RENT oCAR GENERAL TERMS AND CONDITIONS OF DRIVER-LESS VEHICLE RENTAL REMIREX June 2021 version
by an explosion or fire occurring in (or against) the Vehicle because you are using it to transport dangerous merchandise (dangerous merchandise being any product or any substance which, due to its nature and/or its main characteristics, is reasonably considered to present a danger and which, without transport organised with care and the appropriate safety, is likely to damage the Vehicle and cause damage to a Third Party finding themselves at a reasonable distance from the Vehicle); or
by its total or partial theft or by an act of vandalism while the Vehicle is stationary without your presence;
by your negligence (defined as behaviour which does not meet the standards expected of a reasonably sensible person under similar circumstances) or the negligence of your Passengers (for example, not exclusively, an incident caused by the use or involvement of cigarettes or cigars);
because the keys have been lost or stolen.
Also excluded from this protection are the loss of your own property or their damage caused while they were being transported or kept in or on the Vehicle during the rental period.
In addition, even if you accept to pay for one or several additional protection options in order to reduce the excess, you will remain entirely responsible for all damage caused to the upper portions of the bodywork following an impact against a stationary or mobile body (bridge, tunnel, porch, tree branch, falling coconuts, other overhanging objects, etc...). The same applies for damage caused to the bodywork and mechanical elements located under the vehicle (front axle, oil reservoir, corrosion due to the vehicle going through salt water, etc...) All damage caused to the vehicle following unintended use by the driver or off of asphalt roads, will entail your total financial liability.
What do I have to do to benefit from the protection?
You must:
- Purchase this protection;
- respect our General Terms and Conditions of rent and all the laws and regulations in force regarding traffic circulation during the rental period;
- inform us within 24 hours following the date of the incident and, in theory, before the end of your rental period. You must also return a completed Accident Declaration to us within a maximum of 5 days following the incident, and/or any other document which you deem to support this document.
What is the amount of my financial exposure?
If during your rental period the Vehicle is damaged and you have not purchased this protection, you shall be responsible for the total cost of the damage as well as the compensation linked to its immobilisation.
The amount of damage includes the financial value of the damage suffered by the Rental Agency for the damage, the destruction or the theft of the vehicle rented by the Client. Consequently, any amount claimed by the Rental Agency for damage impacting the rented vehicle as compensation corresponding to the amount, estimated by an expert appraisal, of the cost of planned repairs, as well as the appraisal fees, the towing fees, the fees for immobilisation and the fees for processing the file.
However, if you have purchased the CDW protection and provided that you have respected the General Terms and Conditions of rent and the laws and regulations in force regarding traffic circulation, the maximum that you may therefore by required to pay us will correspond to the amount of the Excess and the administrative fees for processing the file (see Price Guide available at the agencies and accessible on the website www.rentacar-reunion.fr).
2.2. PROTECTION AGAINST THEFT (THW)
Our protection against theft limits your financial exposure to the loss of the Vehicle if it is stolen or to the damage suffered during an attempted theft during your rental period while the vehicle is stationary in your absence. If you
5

+++++

**AIM OF THE EXERCISE**: Your answer must contain every line of the records, exactly.

**ANSWER FOR THE TASK**:
RENT oCAR GENERAL TERMS AND CONDITIONS OF DRIVER-LESS VEHICLE RENTAL REMIREX June 2021 version
by an explosion or fire occurring in (or against) the Vehicle because you are using it to transport dangerous merchandise (dangerous merchandise being any product or any substance which, due to its nature and/or its main characteristics, is reasonably considered to present a danger and which, without transport organised with care and the appropriate safety, is likely to damage the Vehicle and cause damage to a Third Party finding themselves at a reasonable distance from the Vehicle); or
by its total or partial theft or by an act of vandalism while the Vehicle is stationary without your presence;
by your negligence (defined as behaviour which does not meet the standards expected of a reasonably sensible person under similar circumstances) or the negligence of your Passengers (for example, not exclusively, an incident caused by the use or involvement of cigarettes or cigars);
because the keys have been lost or stolen.
Also excluded from this protection are the loss of your own property or their damage caused while they were being transported or kept in or on the Vehicle during the rental period.
In addition, even if you accept to pay for one or several additional protection options in order to reduce the excess, you will remain entirely responsible for all damage caused to the upper portions of the bodywork following an impact against a stationary or mobile body (bridge, tunnel, porch, tree branch, falling coconuts, other overhanging objects, etc...). The same applies for damage caused to the bodywork and mechanical elements located under the vehicle (front axle, oil reservoir, corrosion due to the vehicle going through salt water, etc...) All damage caused to the vehicle following unintended use by the driver or off of asphalt roads, will entail your total financial liability.
What do I have to do to benefit from the protection?
You must:
- Purchase this protection;
- respect our General Terms and Conditions of rent and all the laws and regulations in force regarding traffic circulation during the rental period;
- inform us within 24 hours following the date of the incident and, in theory, before the end of your rental period. You must also return a completed Accident Declaration to us within a maximum of 5 days following the incident, and/or any other document which you deem to support this document.
What is the amount of my financial exposure?
If during your rental period the Vehicle is damaged and you have not purchased this protection, you shall be responsible for the total cost of the damage as well as the compensation linked to its immobilisation.
The amount of damage includes the financial value of the damage suffered by the Rental Agency for the damage, the destruction or the theft of the vehicle rented by the Client. Consequently, any amount claimed by the Rental Agency for damage impacting the rented vehicle as compensation corresponding to the amount, estimated by an expert appraisal, of the cost of planned repairs, as well as the appraisal fees, the towing fees, the fees for immobilisation and the fees for processing the file.
However, if you have purchased the CDW protection and provided that you have respected the General Terms and Conditions of rent and the laws and regulations in force regarding traffic circulation, the maximum that you may therefore by required to pay us will correspond to the amount of the Excess and the administrative fees for processing the file (see Price Guide available at the agencies and accessible on the website www.rentacar-reunion.fr).
2.2. PROTECTION AGAINST THEFT (THW)
Our protection against theft limits your financial exposure to the loss of the Vehicle if it is stolen or to the damage suffered during an attempted theft during your rental period while the vehicle is stationary in your absence. If you
5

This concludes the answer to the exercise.